Cities within Santa Clara County work diligently to overseethe responsibilities of a city, including police, street paving, and neighborhood parks. However, cities do not have the same charge as counties. County government is vested by the state Legislature with “the powers necessary to provide for the health and welfare of residents within its borders.” While this does include overseeing the county jail, county hospital, and social welfare programs, it does not include the ability to approve or deny construction of new housing or commercial developments, traffic congestion mitigation, school test scores, or the price of water.

As homelessness, opioid addition, and the need for mental health programs grows, the demand for county core services increases. According to CalPERS own data, county pension costs will double in the next six years, thus shrinking the funds that are available for county services. When coupled with a growing weariness among residents to further tax increases, a “something’s gotta to give”scenario quickly emerges. I believe the solution lies in a renewed focus on the specific issues under the county’s purview, and avoidance of taking on issues that would be more appropriately handled by other levels of government.

The amount of money budgeted for county expenditures is finite, and when new services are proposed, it means that cutbacks will be required elsewhere. In other words, we cannot simultaneously fund a brand new county department while also funding existing mental health service programs to desired levels. Before any new “nice to have” service is funded, each supervisor should consider first whether or not the county is currently meeting its core obligations to residents to the best and most efficient extent possible.

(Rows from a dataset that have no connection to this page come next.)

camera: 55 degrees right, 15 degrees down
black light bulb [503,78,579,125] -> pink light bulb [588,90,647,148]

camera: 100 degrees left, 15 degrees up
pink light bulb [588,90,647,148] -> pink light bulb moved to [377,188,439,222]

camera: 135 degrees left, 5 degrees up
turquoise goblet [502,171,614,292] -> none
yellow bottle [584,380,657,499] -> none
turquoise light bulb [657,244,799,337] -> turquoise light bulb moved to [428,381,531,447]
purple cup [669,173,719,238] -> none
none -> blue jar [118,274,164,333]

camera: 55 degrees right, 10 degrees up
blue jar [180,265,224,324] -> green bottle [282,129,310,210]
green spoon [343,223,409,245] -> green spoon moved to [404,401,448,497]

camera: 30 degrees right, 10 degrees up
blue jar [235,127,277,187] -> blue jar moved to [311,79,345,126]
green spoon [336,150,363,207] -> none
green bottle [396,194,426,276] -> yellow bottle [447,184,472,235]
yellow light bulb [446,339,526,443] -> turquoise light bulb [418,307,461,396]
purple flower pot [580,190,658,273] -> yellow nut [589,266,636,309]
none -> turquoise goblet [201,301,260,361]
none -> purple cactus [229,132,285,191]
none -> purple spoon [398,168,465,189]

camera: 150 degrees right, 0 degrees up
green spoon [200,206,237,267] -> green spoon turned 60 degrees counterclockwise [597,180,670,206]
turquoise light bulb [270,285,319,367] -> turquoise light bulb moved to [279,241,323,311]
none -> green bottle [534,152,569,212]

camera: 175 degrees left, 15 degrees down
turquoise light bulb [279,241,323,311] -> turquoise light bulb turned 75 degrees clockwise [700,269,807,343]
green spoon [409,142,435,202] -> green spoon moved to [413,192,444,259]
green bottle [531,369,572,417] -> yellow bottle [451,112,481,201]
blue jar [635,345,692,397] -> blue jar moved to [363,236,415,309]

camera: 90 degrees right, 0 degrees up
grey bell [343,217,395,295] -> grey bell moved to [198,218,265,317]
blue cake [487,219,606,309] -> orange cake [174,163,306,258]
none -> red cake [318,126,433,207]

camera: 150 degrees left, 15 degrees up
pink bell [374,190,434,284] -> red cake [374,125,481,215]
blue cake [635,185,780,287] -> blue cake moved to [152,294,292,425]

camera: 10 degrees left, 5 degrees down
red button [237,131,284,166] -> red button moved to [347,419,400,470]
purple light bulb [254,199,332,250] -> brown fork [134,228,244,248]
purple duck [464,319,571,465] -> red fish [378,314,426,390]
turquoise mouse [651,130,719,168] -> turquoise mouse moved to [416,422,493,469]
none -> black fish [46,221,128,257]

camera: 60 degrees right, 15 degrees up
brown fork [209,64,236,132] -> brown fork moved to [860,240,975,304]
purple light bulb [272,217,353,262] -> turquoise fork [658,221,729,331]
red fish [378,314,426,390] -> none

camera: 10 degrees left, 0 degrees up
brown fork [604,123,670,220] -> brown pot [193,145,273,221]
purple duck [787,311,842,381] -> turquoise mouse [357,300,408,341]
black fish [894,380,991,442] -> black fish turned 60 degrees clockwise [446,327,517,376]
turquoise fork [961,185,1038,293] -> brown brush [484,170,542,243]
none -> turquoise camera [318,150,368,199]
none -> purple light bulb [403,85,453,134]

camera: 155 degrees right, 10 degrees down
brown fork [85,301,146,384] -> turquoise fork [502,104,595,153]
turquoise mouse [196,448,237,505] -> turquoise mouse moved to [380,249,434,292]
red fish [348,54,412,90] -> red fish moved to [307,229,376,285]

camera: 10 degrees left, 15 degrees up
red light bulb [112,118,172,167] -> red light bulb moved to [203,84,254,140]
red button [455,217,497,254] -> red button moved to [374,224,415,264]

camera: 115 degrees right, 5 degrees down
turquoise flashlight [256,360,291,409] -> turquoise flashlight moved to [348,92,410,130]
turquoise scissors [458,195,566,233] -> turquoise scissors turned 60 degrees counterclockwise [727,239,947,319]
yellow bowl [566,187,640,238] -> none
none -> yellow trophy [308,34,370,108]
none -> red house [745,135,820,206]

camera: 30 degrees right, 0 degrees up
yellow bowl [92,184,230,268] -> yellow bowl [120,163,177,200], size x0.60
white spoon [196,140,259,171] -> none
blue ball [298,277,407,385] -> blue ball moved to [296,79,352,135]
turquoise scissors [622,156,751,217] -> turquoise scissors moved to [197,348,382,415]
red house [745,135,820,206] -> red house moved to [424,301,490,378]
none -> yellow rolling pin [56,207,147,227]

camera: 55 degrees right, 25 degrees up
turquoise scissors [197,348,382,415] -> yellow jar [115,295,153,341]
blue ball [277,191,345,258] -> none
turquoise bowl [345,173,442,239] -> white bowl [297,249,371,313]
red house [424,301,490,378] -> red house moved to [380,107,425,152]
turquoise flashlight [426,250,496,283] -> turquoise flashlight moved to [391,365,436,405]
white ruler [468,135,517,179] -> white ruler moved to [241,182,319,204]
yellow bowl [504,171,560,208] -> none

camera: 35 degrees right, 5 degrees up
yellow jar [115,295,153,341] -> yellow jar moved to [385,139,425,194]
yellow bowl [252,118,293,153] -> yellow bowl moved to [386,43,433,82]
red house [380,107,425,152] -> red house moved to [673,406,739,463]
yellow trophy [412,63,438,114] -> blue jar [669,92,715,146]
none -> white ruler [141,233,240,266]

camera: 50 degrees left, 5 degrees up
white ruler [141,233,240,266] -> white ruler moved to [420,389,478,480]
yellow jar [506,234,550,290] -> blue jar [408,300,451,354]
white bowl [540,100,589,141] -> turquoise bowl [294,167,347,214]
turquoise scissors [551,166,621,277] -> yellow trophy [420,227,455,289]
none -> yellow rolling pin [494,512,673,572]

I realize this may not be the most exciting issue, but candidates making false promises about what they plan on doing while in office adds to distrust in government and leads to justifiable voter cynicism. While it may be interesting to hear how candidates feel or what they plan on doing about noncounty issues over which they have no control, voters would be better served by engaging candidates on their specific ideas on how to improve critical county core services.

Residents should hold supervisors accountable for how efficiently core services are deployed to meet publicly stated goals. Doing so would prevent “mission creep,” and would ensure that precious tax dollars are not wasted on non-essential services and unsustainable pension benefits. In other words, county supervisors should “stick to their knitting,” and focus solely on core responsibilities. Doing so would make them the diligent stewards of taxpayer dollars we all expect from our public officials.